Converting heat to work follows the usual heat engine rules. Heat converts into kinetic energy, accelerating the lead-shot. Conversion cools the gas greatly and thus reduces pressure in the gun. If a gun is fired without a load, it will get much hotter, hence the pressure may be higher too. Worse if the charge also burns faster than normal.

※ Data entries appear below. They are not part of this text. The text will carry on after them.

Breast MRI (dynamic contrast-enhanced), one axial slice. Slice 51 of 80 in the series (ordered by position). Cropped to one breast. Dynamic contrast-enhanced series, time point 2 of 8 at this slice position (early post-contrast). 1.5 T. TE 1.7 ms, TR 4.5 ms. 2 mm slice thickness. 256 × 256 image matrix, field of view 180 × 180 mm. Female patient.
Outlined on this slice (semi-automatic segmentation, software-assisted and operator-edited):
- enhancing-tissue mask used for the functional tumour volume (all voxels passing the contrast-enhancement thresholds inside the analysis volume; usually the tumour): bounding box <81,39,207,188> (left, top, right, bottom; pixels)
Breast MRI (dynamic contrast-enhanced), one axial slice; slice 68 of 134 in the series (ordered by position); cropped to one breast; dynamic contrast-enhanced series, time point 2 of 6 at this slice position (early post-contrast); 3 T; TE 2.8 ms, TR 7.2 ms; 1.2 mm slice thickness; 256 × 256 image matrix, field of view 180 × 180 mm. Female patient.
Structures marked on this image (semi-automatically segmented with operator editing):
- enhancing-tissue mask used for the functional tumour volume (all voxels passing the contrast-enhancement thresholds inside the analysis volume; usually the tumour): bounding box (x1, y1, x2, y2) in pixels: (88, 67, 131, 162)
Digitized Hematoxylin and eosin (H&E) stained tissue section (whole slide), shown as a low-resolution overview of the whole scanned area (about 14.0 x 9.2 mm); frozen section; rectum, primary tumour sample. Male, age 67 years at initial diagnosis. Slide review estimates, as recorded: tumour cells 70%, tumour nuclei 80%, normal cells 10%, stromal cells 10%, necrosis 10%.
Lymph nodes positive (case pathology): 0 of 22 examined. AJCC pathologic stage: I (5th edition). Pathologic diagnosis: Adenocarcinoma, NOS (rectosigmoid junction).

As the reaction is faster than the speed of sound, air inside the barrel acts as a spring, causing waves to bounce inside the barrel, causing unusually high pressures at the point of reflection. If the reaction is much faster than the speed of sound, air behaves more like concrete – it can't get out of the way fast enough.
Shock-waves matter more than average pressure and explosive speeds are relevant. I imagine a sharp pulse of energy being applied to the barrel by the modified cartridge rather than the normal well-engineered expansion.
I suspect reflected pressure waves do most of the damage when a barrel is obstructed, rather than shot colliding mechanically with the blockage. If so not necessary for a barrel to be completely blocked to over-stress it: only enough to cause a reflection. At the point of reflection the reflected pressure adds to the existing pressure. If the metal's elastic limit at that point is exceeded, the barrel will break.
All conjecture, but I can just about see how firing the first blank might have cracked the gun at a particular point, and firing the second blank repeated the blow in the same place without a wad or other obstruction. (I agree they would turn a risk into a dead-cert.)
Ignorantly modifying cartridges could take a gun for a walk on the wild side. Mick's suggestion that the first blank left unburned powder in the barrel is also possible. Burning loose powder could also put abnormal pressure on a weak part of the barrel.
Proof testing consists of firing guns with an extra heavy charge? This only tests the breech end of the gun, which is made considerably stronger than the muzzle end of the barrel. Much less pressure will damage the thin end of a barrel, which may be what happened here. Guessing!
Joining the dots and could be wrong. All comments welcome!